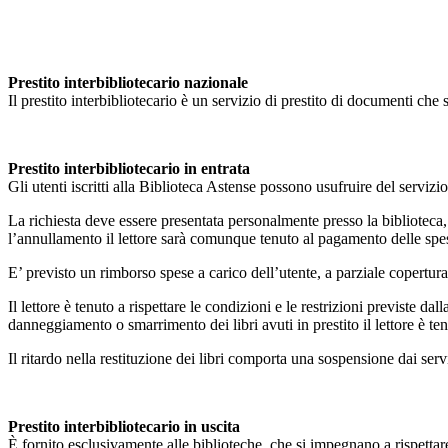
Prestito interbibliotecario nazionale
Il prestito interbibliotecario è un servizio di prestito di documenti che 
Prestito interbibliotecario in entrata
Gli utenti iscritti alla Biblioteca Astense possono usufruire del serviz
La richiesta deve essere presentata personalmente presso la biblioteca
l’annullamento il lettore sarà comunque tenuto al pagamento delle spe
E’ previsto un rimborso spese a carico dell’utente, a parziale copertura 
Il lettore è tenuto a rispettare le condizioni e le restrizioni previste d
danneggiamento o smarrimento dei libri avuti in prestito il lettore è te
Il ritardo nella restituzione dei libri comporta una sospensione dai serv
Prestito interbibliotecario in uscita
È fornito esclusivamente alle biblioteche, che si impegnano a rispettare 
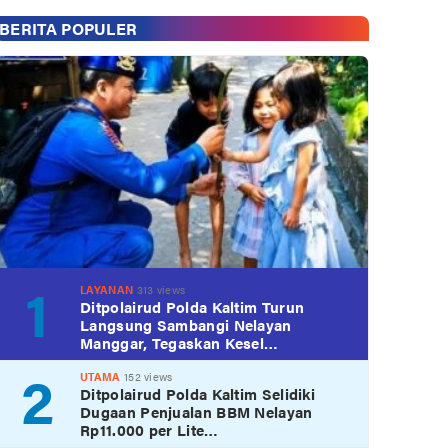
BERITA POPULER
1
LAYANAN
313 views
Ditpolairud Polda Kaltim Turun
Langsung Sambangi Nelayan
Manggar, Tegaskan Kesel…
2
UTAMA
152 views
Ditpolairud Polda Kaltim Selidiki
Dugaan Penjualan BBM Nelayan
Rp11.000 per Lite…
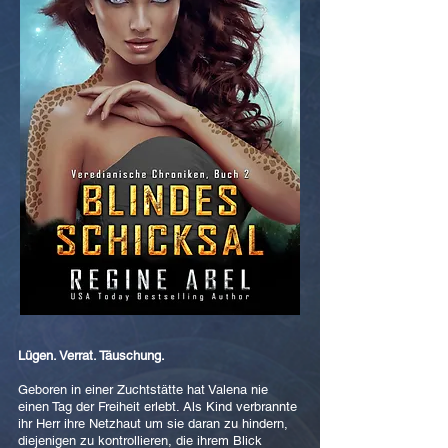
Lügen. Verrat. Täuschung.
Geboren in einer Zuchtstätte hat Valena nie
einen Tag der Freiheit erlebt. Als Kind verbrannte
ihr Herr ihre Netzhaut um sie daran zu hindern,
diejenigen zu kontrollieren, die ihrem Blick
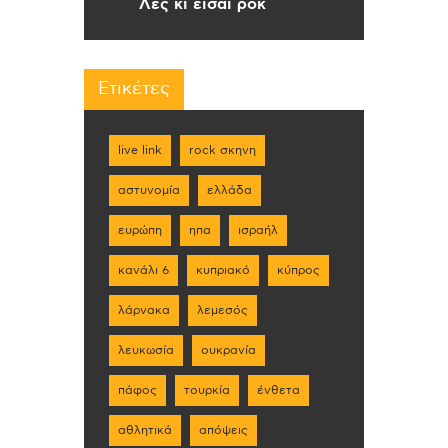
Λες κι είσαι ροκ
Ετικέτες
live link
rock σκηνη
αστυνομία
ελλάδα
ευρώπη
ηπα
ισραήλ
κανάλι 6
κυπριακό
κύπρος
λάρνακα
λεμεσός
λευκωσία
ουκρανία
πάφος
τουρκία
ένθετα
αθλητικά
απόψεις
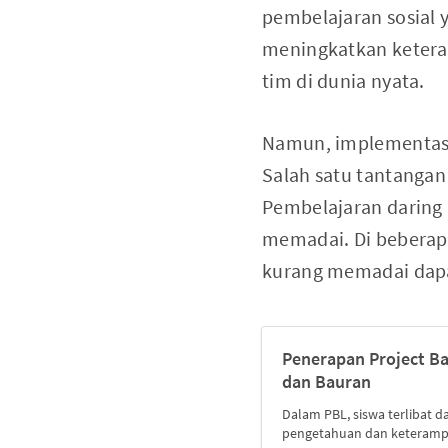
pembelajaran sosial 
meningkatkan ketera
tim di dunia nyata.
Namun, implementasi
Salah satu tantanga
Pembelajaran daring
memadai. Di beberapa
kurang memadai dapa
Penerapan Project Ba
dan Bauran
Dalam PBL, siswa terlibat 
pengetahuan dan keteramp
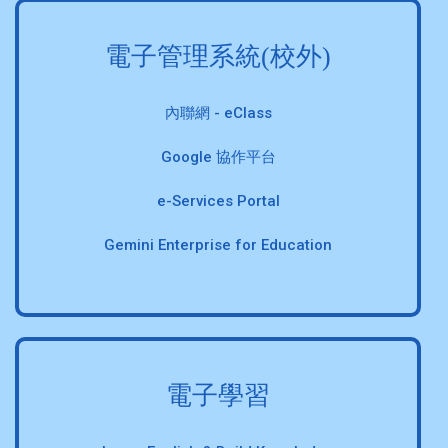
電子管理系統(校外)
內聯網 - eClass
Google 協作平台
e-Services Portal
Gemini Enterprise for Education
電子學習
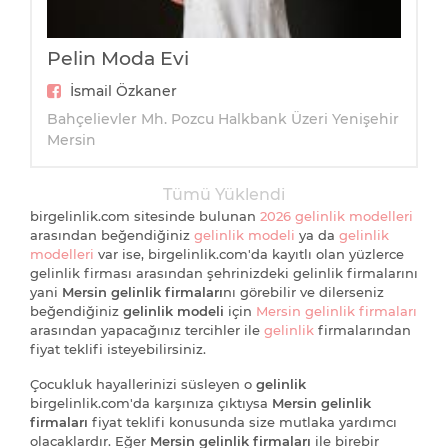
Pelin Moda Evi
İsmail Özkaner
Bahçelievler Mh. Pozcu Halkbank Üzeri Yenişehir
Mersin
Tümü Yüklendi
birgelinlik.com sitesinde bulunan
2026 gelinlik modelleri
arasından beğendiğiniz
gelinlik modeli
ya da
gelinlik
modelleri
var ise, birgelinlik.com'da kayıtlı olan yüzlerce
gelinlik firması arasından şehrinizdeki gelinlik firmalarını
yani
Mersin gelinlik firmaları
nı görebilir ve dilerseniz
beğendiğiniz
gelinlik modeli
için
Mersin gelinlik firmaları
arasından yapacağınız tercihler ile
gelinlik
firmalarından
fiyat teklifi isteyebilirsiniz.
Çocukluk hayallerinizi süsleyen o
gelinlik
birgelinlik.com'da karşınıza çıktıysa
Mersin gelinlik
firmaları
fiyat teklifi konusunda size mutlaka yardımcı
olacaklardır. Eğer
Mersin gelinlik firmaları
ile birebir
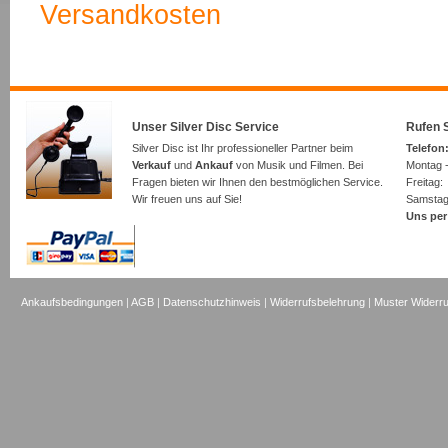
Versandkosten
Unser Silver Disc Service
Rufen S
Silver Disc ist Ihr professioneller Partner beim
Telefon:
Verkauf
und
Ankauf
von Musik und Filmen. Bei
Montag -
Fragen bieten wir Ihnen den bestmöglichen Service.
Freita
Wir freuen uns auf Sie!
Samsta
Uns per
Ankaufsbedingungen
|
AGB
|
Datenschutzhinweis
|
Widerrufsbelehrung
|
Muster Widerru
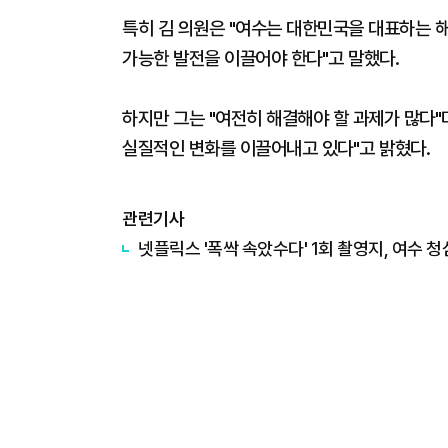
특히 김 의원은 "여수는 대한민국을 대표하는 
가능한 발전을 이끌어야 한다"고 말했다.
하지만 그는 "여전히 해결해야 할 과제가 많다"
실질적인 변화를 이끌어내고 있다"고 밝혔다.
관련기사
넷플릭스 '폭싹 속았수다' 1회 촬영지, 여수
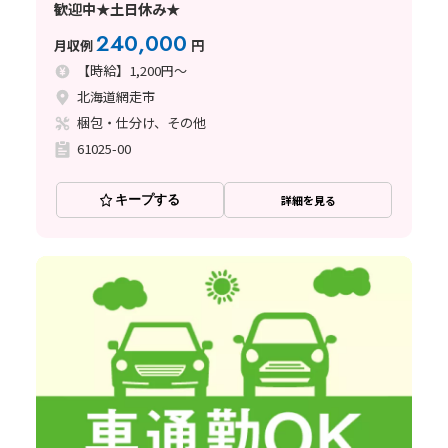
歓迎中★土日休み★
240,000
月収例
円
【時給】1,200円～
北海道網走市
梱包・仕分け、その他
61025-00
キープする
詳細を見る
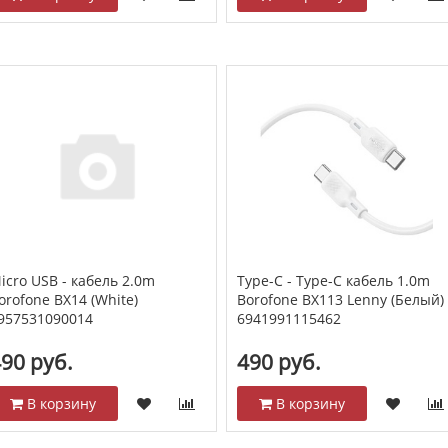
icro USB - кабель 2.0m
Type-C - Type-C кабель 1.0m
orofone BX14 (White)
Borofone BX113 Lenny (Белый)
957531090014
6941991115462
90 руб.
490 руб.
В корзину
В корзину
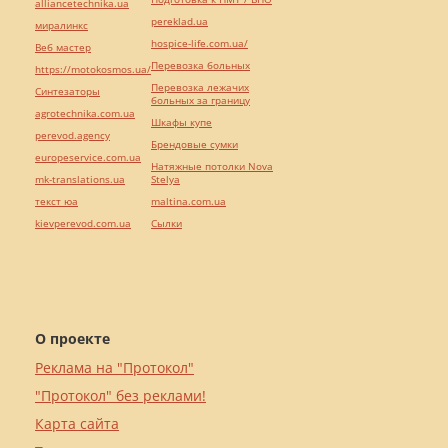
alliancetechnika.ua
pereklad.ua
миралинкс
hospice-life.com.ua/
Веб мастер
Перевозка больных
https://motokosmos.ua/
Перевозка лежачих
Синтезаторы
больных за границу
agrotechnika.com.ua
Шкафы купе
perevod.agency
Брендовые сумки
europeservice.com.ua
Натяжные потолки Nova
mk-translations.ua
Stelya
текст юа
maltina.com.ua
kievperevod.com.ua
Cылки
О проекте
Реклама на "Протокол"
"Протокол" без реклами!
Карта сайта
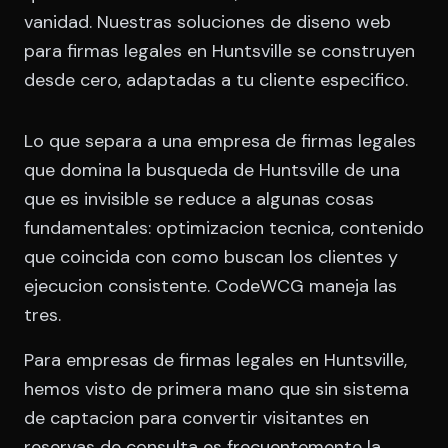
vanidad. Nuestras soluciones de diseno web
para firmas legales en Huntsville se construyen
desde cero, adaptadas a tu cliente especifico.
Lo que separa a una empresa de firmas legales
que domina la busqueda de Huntsville de una
que es invisible se reduce a algunas cosas
fundamentales: optimizacion tecnica, contenido
que coincida con como buscan los clientes y
ejecucion consistente. CodeWCG maneja las
tres.
Para empresas de firmas legales en Huntsville,
hemos visto de primera mano que sin sistema
de captacion para convertir visitantes en
reservas de consulta es frecuentemente la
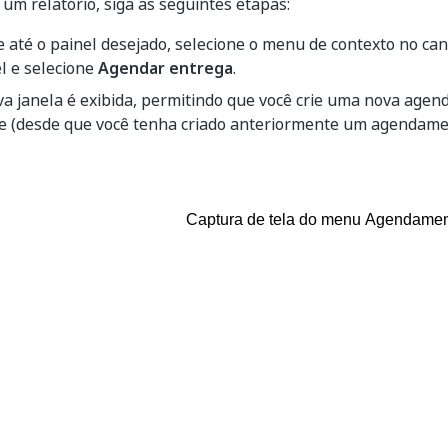
um relatório, siga as seguintes etapas:
até o painel desejado, selecione o menu de contexto no cant
l e selecione
Agendar entrega
.
a janela é exibida, permitindo que você crie uma nova agen
te (desde que você tenha criado anteriormente um agendame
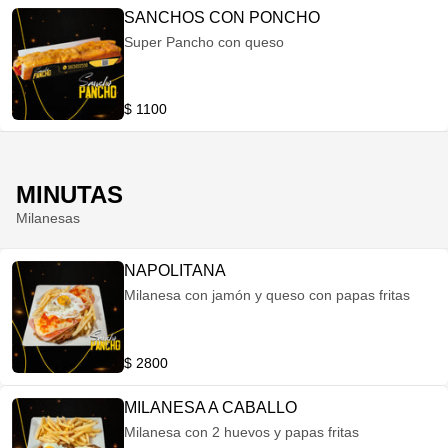
SANCHOS CON PONCHO
Super Pancho con queso
$ 1100
MINUTAS
Milanesas
NAPOLITANA
Milanesa con jamón y queso con papas fritas
$ 2800
MILANESA A CABALLO
Milanesa con 2 huevos y papas fritas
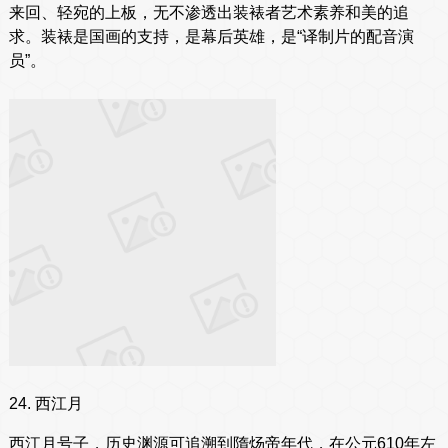
来回、轻宛的上板，无不渗透出装裱者艺术素养和美的追
求。装裱是国画的支持，是幕后英雄，是“译制片的配音演
员”。
24. 西江月
西江月号子，历史渊源可追溯到隋炀帝年代，在公元610年左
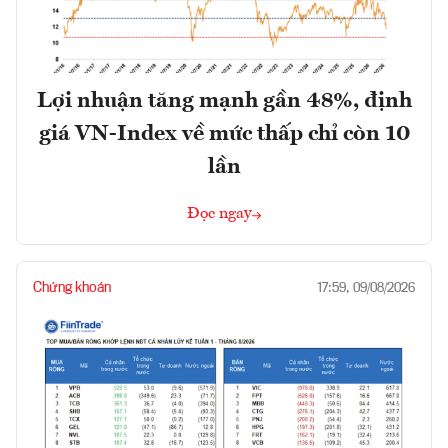
Lợi nhuận tăng mạnh gần 48%, định
giá VN-Index về mức thấp chỉ còn 10
lần
Đọc ngay
Chứng khoán
17:59, 09/08/2026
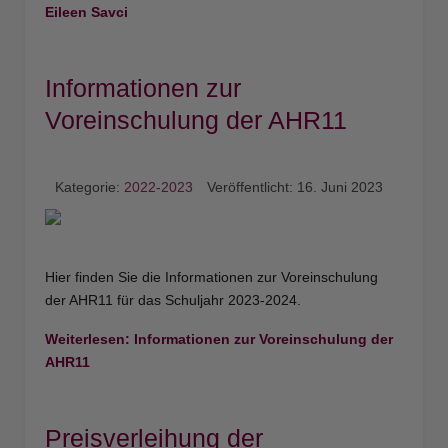
Eileen Savci
Informationen zur
Voreinschulung der AHR11
Kategorie:
2022-2023
Veröffentlicht: 16. Juni 2023
Hier finden Sie die Informationen zur Voreinschulung
der AHR11 für das Schuljahr 2023-2024.
Weiterlesen: Informationen zur Voreinschulung der
AHR11
Preisverleihung der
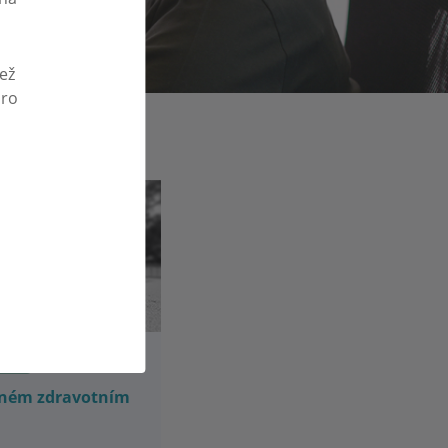
než
pro
ACE
jném zdravotním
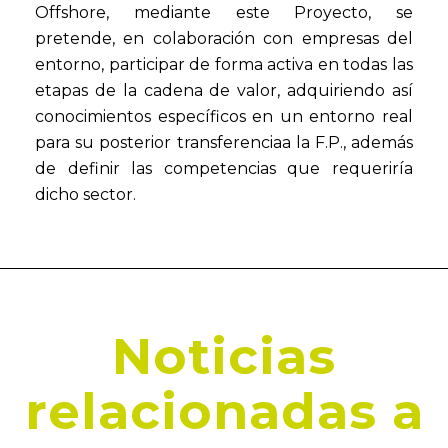
Offshore, mediante este Proyecto, se
pretende, en colaboración con empresas del
entorno, participar de forma activa en todas las
etapas de la cadena de valor, adquiriendo así
conocimientos específicos en un entorno real
para su posterior transferenciaa la F.P., además
de definir las competencias que requeriría
dicho sector.
Noticias
relacionadas a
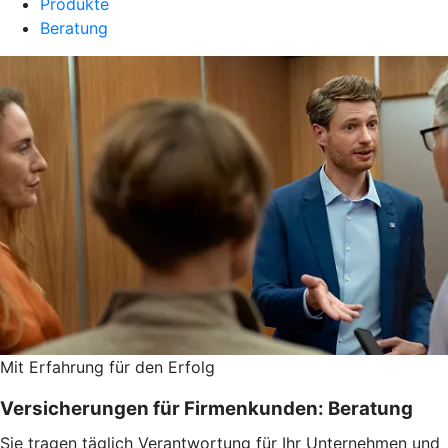
Produkte
Beratung
Mit Erfahrung für den Erfolg
Versicherungen für Firmenkunden: Beratung
Sie tragen täglich Verantwortung für Ihr Unternehmen und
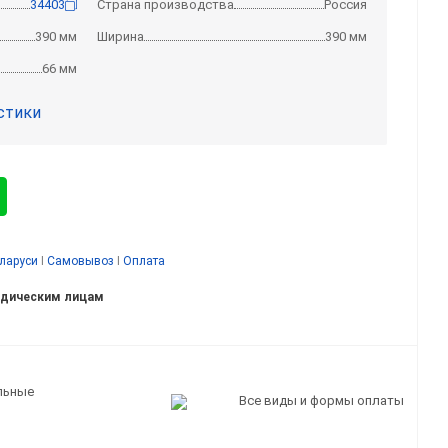
34403
Страна производства
Россия
390 мм
Ширина
390 мм
66 мм
стики
еларуси
I
Самовывоз
I
Оплата
идическим лицам
льные
Все виды и формы оплаты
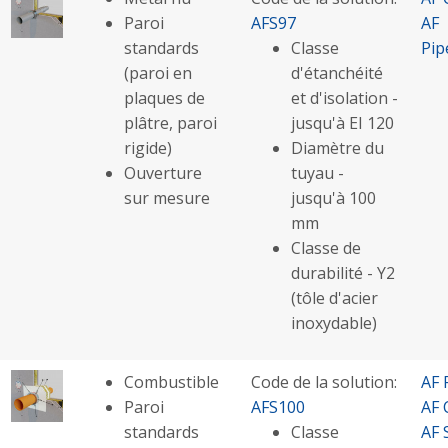
Paroi
AFS97
AF
standards
Classe
Pip
(paroi en
d'étanchéité
plaques de
et d'isolation -
plâtre, paroi
jusqu'à EI 120
rigide)
Diamètre du
Ouverture
tuyau -
sur mesure
jusqu'à 100
mm
Classe de
durabilité - Y2
(tôle d'acier
inoxydable)
Combustible
Code de la solution:
AF 
Paroi
AFS100
AF 
standards
Classe
AF 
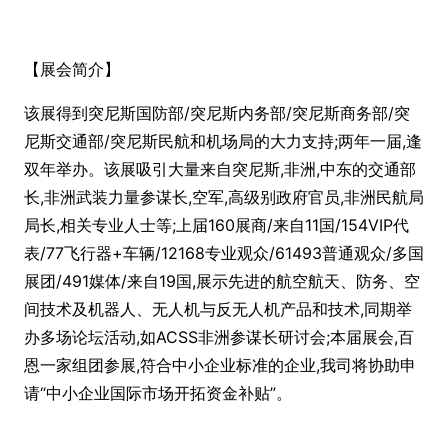
【展会简介】
该展得到突尼斯国防部/突尼斯内务部/突尼斯商务部/突
尼斯交通部/突尼斯民航和机场局的大力支持;两年一届,逢
双年举办。该展吸引大量来自突尼斯,非洲,中东的交通部
长,非洲武装力量参谋长,空军,高级别政府官员,非洲民航局
局长,相关专业人士等;上届160展商/来自11国/154VIP代
表/77飞行器+车辆/12168专业观众/61493普通观众/多国
展团/491媒体/来自19国,展示先进的航空航天、防务、空
间技术及机器人、无人机与反无人机产品和技术,同期举
办多场论坛活动,如ACSS非洲参谋长研讨会;本届展会,百
恩一家组团参展,符合中小企业标准的企业,我司将协助申
请“中小企业国际市场开拓资金补贴”。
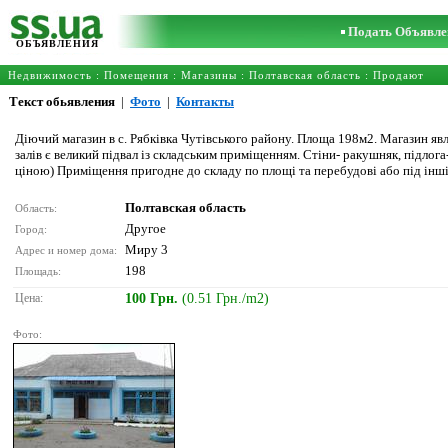
Подать Объявле
ОБЪЯВЛЕНИЯ
Недвижимость
:
Помещения
:
Магазины
:
Полтавская область
: Продают
Текст обьявления
|
Фото
|
Контакты
Діючий магазин в с. Рябківка Чутівського району. Площа 198м2. Магазин явл
залів є великий підвал із складським приміщенням. Стіни- ракушняк, підлог
ціною) Приміщення пригодне до складу по площі та перебудові або під інші 
Полтавская область
Область:
Другое
Город:
Миру 3
Адрес и номер дома:
198
Площадь:
Цена:
100 Грн.
(0.51 Грн./m2)
Фото:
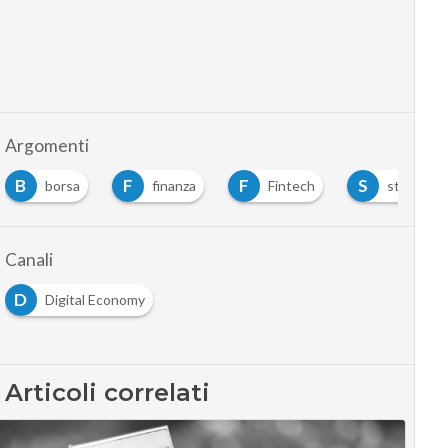
Argomenti
B
F
F
S
borsa
finanza
Fintech
startup
Canali
D
Digital Economy
Articoli correlati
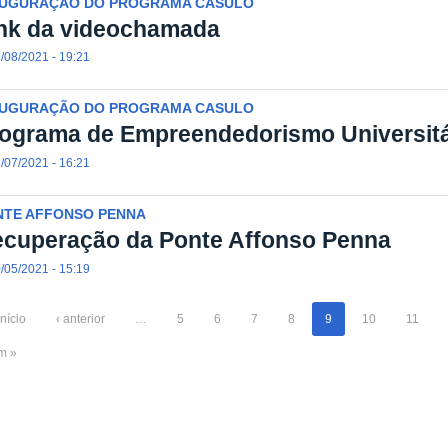
AUGURAÇÃO DO PROGRAMA CASULO
nk da videochamada
/08/2021 - 19:21
AUGURAÇÃO DO PROGRAMA CASULO
ograma de Empreendedorismo Universitá
/07/2021 - 16:21
NTE AFFONSO PENNA
cuperação da Ponte Affonso Penna
/05/2021 - 15:19
início
‹ anterior
…
5
6
7
8
9
10
11
im »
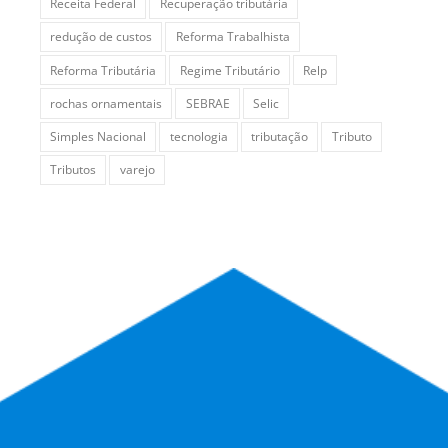
Receita Federal
Recuperação tributária
redução de custos
Reforma Trabalhista
Reforma Tributária
Regime Tributário
Relp
rochas ornamentais
SEBRAE
Selic
Simples Nacional
tecnologia
tributação
Tributo
Tributos
varejo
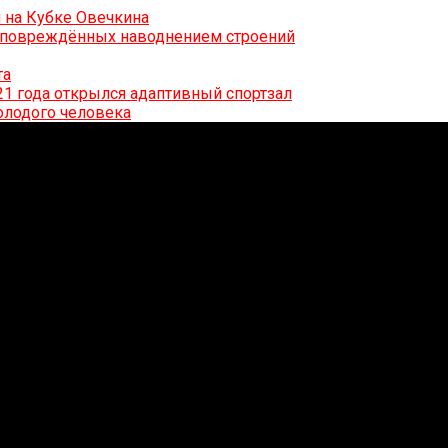
 на Кубке Овечкина
0 повреждённых наводнением строений
та
21 года открылся адаптивный спортзал
олодого человека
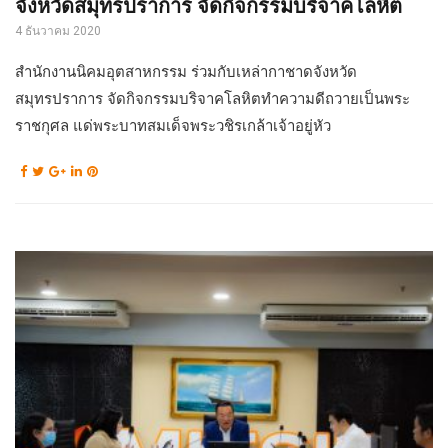
จังหวัดสมุทรปราการ จัดกิจกรรมบริจาคโลหิต
4 ธันวาคม 2020
สำนักงานนิคมอุตสาหกรรม ร่วมกับเหล่ากาชาดจังหวัด
สมุทรปราการ จัดกิจกรรมบริจาคโลหิตทำความดีถวายเป็นพระ
ราชกุศล แด่พระบาทสมเด็จพระวชิรเกล้าเจ้าอยู่หัว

* [WHAT TO DO]:
In the data above, retype only the stretch from the line with "Datenschutzhinweis" through the line with "pereklad.ua", word for word, and skip any pictures.

* [SOLUTION]:
Datenschutzhinweis
|
Widerrufsbelehrung
|
Muster Widerru
특히 김 의원은 "여수는 대한민국을 대표하는 
가능한 발전을 이끌어야 한다"고 말했다.
하지만 그는 "여전히 해결해야 할 과제가 많다"
실질적인 변화를 이끌어내고 있다"고 밝혔다.
관련기사
넷플릭스 '폭싹 속았수다' 1회 촬영지, 여수
歓迎中★土日休み★
240,000
月収例
円
【時給】1,200円～
北海道網走市
梱包・仕分け、その他
61025-00
キープする
詳細を見る
icro USB - кабель 2.0m
Type-C - Type-C кабель 1.0m
orofone BX14 (White)
Borofone BX113 Lenny (Белый)
957531090014
6941991115462
90 руб.
490 руб.
В корзину
В корзину
alliancetechnika.ua
pereklad.ua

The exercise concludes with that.